# Formal Grammar generating $0^p$

Exercise: Find the formal grammar generating the language ${0^p}$ in the binary alphabet for $p$ prime.

I have absolutely no clue where to start, nothing of the 'usual' construction strategies seem to work. It cannot be 'factored' as a concatenation of smaller alphabets, not written as a finite union of simpler ones, not as a finite intersection of simpler ones. Also prime numbers are so randomly distributed that I can hardly believe this really is generated by a formal grammar.

A rather elementary observation that can be made, is that this language is not context free. This is proved with the pumping lemma for context free languages.

Any help highly appreciated.

• Not sure if this helps: mathoverflow.net/a/131909/31729. Feb 2, 2015 at 16:38
• Already saw that, thanks. The way the question is formed however, there should be a rather 'nice' description, just postulating the existence by writing that the existence is guaranteed since it is decidable, is not quite what the exercise seems to be pointing towards. Feb 2, 2015 at 16:44

My better guess is to use a unrestricted grammar. With that you can generate an arbitrary number of 'A', say n and then you check if this number is divisible by any number between 2 and n. My idea to check divisibility is to put spacer 'S' between each group of AA if the last spacer is at the end of the word then the word is not accepted, otherwise we increment the space between the spacer to check divisibility by 3. To increment the space you can do something like increment the first spacer the shift all the others, then increment the second and so on.

You can thus check divisibility for all the number smaller than n and as soon as there is only one spacer left in the word (ie as you checked for divisibility for all number smaller than n/2) you can change all the A by 0 and remove all the other stuff you used.

Sorry, my idea is a bit messy. An easier way to see it is to simulate a turing machine that recognize your language. It may be easier to see what happen ...

## EXERCISE OBJECTIVE
In the forum thread, rewrite the passage that starts with "# Formal Grammar" and ends with "a formal grammar.", swapping "construction strategies" for "methods".

## DATASET CONTENT

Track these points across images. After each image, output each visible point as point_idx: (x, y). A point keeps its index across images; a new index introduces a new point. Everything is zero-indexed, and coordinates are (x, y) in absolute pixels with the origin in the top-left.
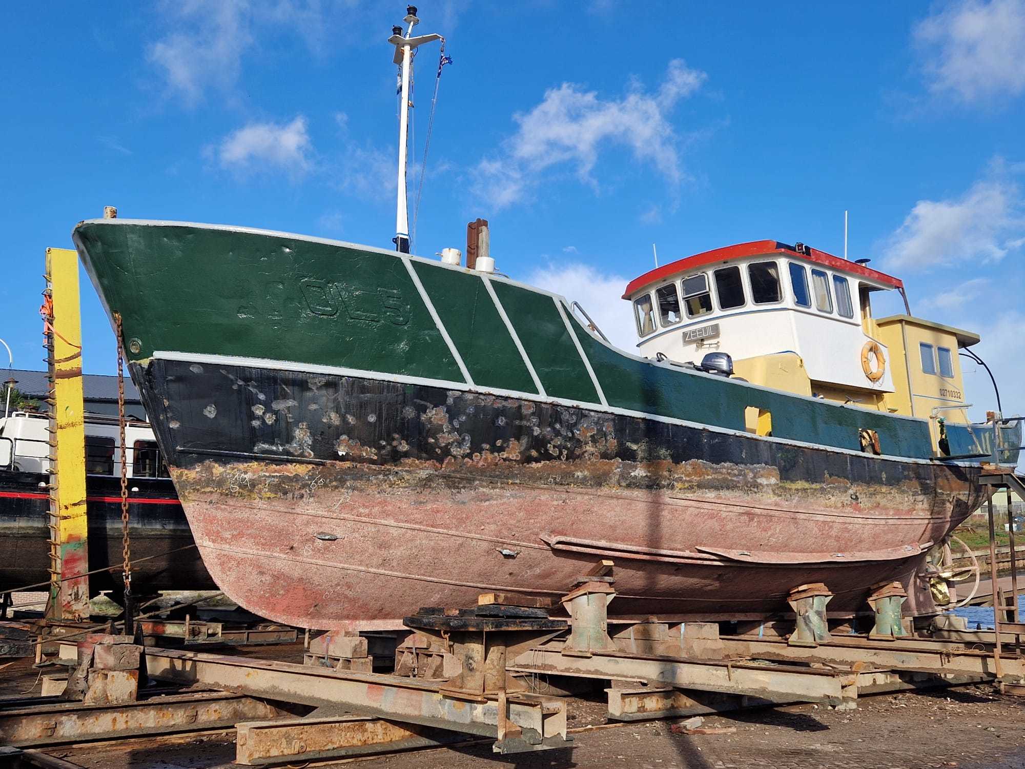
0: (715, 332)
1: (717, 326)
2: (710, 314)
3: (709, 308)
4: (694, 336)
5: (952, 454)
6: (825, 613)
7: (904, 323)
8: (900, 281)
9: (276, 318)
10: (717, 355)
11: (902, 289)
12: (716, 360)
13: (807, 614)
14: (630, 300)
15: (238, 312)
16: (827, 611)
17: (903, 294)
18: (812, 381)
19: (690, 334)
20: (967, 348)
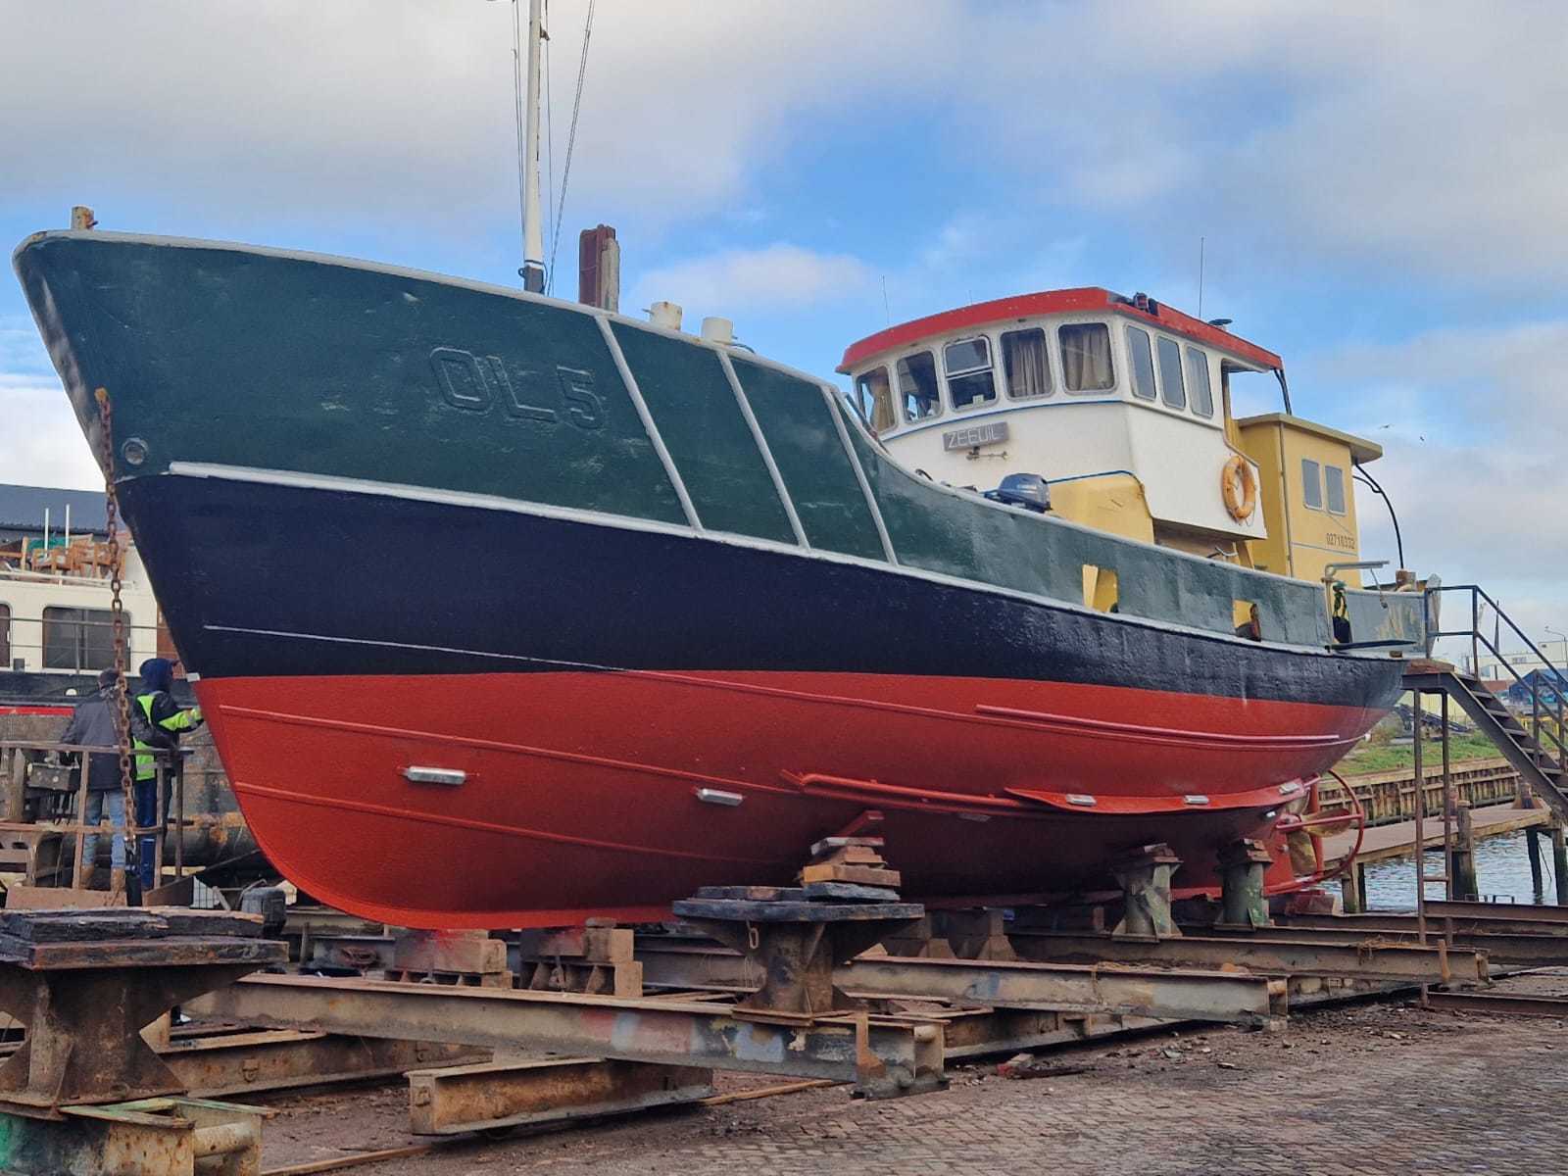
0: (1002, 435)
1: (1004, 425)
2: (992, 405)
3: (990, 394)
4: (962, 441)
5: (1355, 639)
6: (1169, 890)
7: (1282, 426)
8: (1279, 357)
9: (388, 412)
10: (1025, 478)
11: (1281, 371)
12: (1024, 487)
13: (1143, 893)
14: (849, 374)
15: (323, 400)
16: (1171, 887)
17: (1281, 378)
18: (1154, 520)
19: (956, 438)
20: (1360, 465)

## EXERCISE RESULT
# Formal Grammar generating $0^p$

Exercise: Find the formal grammar generating the language ${0^p}$ in the binary alphabet for $p$ prime.

I have absolutely no clue where to start, nothing of the 'usual' methods seem to work. It cannot be 'factored' as a concatenation of smaller alphabets, not written as a finite union of simpler ones, not as a finite intersection of simpler ones. Also prime numbers are so randomly distributed that I can hardly believe this really is generated by a formal grammar.